To explore whether chronic stress induces imbalance of glucose homeostasis, and to investigate the possible involvement of the renin-angiotensin system (RAS).

Male Sprague-Dawley rats were divided into four groups: control, chronic stress, chronic stress plus low dose candesartan (an angiotensin II receptor-1 blocker, ARB, 5 mg/kg/d, i.p.), chronic stress plus high dose candesartan (15 mg/kg/d, i.p.). Rats were received restraint stress for 14 days. Glucose transporter 2 (GLUT2) mRNA was quantified in liver by real-time polymerase chain reaction. The concentration of glucokinase (GK), glucose-6-phosphatase (G-6-P), glycogen synthase (GS), insulin receptor (ISR), glucocorticoid receptor (GR)-alpha and -beta in liver, hexokinase (HK), lactate dehydrogenase (LDH) and succinate dehydrogenase (SDH) in muscle, and serum insulin were measured by ELISA. Body weights, systolic blood pressure, heart rate and fasting blood glucose were monitored. Glucose tolerance test were performed after 14 days restraint stress.

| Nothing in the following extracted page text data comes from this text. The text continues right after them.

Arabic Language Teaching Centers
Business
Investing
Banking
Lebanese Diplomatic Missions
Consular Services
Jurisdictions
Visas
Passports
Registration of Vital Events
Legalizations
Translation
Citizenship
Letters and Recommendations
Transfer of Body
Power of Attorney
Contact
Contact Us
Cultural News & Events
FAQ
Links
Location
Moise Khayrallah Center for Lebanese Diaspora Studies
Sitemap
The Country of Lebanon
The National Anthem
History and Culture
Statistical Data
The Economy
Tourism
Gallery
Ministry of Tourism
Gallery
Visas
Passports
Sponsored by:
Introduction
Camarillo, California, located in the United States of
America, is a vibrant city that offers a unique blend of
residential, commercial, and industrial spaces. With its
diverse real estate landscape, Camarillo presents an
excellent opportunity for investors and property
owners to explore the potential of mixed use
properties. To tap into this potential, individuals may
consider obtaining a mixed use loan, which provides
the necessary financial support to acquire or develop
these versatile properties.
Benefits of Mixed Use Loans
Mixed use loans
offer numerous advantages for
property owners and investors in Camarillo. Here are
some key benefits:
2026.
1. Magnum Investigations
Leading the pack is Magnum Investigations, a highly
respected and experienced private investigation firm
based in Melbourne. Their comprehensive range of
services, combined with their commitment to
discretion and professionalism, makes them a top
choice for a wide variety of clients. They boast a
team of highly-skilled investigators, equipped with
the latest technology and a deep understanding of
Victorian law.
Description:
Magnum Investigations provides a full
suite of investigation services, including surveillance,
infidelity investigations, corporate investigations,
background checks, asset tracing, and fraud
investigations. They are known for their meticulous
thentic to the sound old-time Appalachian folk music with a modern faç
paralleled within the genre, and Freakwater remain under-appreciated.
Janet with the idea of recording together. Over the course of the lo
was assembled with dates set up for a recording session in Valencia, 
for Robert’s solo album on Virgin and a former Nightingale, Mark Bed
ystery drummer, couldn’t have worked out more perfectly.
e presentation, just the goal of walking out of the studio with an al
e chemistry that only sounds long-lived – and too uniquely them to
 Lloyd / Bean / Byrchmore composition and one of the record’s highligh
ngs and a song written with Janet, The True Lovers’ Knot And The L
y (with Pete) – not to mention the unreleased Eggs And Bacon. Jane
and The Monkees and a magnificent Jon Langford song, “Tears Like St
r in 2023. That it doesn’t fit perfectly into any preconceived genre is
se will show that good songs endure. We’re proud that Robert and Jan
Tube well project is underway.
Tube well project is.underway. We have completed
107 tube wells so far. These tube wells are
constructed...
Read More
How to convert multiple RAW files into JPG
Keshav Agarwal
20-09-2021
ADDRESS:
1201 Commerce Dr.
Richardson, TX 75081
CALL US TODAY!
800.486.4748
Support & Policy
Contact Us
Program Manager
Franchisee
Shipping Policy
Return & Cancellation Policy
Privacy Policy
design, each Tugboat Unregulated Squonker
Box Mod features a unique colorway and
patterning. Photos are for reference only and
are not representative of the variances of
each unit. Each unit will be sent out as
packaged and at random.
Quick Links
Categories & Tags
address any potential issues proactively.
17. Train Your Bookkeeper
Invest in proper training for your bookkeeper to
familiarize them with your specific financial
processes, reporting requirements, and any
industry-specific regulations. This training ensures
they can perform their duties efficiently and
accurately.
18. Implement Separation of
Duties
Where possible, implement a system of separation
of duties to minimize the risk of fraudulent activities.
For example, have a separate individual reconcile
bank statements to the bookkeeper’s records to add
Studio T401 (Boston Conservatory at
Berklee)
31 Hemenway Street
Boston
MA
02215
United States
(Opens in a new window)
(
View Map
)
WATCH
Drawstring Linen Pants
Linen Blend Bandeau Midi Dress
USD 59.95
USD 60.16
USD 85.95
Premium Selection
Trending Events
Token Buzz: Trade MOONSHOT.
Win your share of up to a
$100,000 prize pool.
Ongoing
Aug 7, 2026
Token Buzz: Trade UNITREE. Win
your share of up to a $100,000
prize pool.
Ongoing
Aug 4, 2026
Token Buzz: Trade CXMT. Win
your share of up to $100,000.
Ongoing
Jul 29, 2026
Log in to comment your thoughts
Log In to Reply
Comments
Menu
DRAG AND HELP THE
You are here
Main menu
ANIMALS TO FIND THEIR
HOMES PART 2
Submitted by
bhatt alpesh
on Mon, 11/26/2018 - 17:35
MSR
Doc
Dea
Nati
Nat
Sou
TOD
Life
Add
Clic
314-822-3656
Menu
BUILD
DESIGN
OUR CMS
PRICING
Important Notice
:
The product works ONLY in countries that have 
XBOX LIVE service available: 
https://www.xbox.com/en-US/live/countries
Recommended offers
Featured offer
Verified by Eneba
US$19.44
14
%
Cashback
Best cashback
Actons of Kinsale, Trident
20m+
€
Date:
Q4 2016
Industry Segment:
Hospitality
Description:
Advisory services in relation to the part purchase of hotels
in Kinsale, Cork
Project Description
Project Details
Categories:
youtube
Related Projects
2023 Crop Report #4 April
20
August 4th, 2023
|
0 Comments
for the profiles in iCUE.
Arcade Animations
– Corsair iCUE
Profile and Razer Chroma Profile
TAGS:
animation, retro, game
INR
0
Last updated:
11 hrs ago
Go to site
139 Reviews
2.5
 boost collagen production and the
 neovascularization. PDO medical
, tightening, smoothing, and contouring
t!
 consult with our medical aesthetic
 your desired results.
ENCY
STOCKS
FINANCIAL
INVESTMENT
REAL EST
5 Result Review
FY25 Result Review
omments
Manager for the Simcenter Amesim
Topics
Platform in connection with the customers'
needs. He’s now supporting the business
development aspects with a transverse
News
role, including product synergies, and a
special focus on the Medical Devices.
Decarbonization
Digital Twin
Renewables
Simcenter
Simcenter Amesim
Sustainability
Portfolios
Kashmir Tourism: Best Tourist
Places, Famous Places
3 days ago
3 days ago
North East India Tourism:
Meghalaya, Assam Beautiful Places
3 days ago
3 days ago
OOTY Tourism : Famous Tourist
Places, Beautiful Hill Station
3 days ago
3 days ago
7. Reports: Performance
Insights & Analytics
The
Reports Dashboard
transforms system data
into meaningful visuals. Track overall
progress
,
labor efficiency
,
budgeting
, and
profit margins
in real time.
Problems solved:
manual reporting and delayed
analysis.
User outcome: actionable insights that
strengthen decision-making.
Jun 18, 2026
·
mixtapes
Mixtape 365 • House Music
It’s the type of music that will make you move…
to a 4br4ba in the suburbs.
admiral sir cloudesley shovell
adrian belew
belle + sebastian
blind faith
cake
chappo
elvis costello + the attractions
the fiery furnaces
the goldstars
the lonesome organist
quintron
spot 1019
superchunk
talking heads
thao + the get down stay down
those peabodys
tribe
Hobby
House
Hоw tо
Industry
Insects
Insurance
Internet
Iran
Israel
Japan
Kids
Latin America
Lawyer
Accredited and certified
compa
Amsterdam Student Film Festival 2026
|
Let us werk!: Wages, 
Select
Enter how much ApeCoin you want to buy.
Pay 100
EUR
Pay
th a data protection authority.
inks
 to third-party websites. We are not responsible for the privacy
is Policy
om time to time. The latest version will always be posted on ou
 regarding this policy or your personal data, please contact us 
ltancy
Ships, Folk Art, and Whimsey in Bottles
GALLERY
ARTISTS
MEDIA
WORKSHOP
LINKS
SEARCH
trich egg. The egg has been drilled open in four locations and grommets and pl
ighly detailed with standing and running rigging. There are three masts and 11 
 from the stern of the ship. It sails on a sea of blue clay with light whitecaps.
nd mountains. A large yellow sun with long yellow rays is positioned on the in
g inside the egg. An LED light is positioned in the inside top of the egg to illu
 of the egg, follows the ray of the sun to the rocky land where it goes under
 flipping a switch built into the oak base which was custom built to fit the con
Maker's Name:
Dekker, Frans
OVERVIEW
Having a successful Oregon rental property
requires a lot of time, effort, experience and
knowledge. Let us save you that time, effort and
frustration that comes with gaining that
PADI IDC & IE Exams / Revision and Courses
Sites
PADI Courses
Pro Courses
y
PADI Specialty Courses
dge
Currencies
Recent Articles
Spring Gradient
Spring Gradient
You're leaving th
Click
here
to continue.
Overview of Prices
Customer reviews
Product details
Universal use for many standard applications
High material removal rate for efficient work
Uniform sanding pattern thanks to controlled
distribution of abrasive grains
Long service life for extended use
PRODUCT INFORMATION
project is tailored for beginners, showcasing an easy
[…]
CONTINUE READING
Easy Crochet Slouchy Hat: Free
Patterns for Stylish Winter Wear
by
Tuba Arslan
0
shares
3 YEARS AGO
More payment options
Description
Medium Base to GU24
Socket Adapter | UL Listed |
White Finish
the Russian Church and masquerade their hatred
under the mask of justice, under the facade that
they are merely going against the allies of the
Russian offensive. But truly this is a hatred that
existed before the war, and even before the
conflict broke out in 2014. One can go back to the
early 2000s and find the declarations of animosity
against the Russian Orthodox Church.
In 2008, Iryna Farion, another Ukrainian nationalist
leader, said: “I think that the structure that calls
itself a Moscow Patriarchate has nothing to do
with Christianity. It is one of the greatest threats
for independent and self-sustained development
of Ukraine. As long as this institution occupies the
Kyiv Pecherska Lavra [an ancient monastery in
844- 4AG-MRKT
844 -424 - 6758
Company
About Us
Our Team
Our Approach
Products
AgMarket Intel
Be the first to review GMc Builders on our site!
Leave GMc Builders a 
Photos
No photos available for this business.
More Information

After 14 days restraint stress, systolic blood pressure, increase of plasma glucose concentration at 15 minutes were higher and the fasting plasma concentration of glucose was lower compared with control group (P <  0.05), which were reversed by high dose ARB treatment (P <  0.05). In addition, chronic stress decreased expression of GLUT2 and increased expression of GR beta in liver. High dose ARB treatment normalized GLUT2 and GR beta expressions in liver.

Our present data indicate chronic stress induces the imbalance of glucose homeostasis and RAS contributes to the imbalance of glucose homeostasis induced by chronic stress.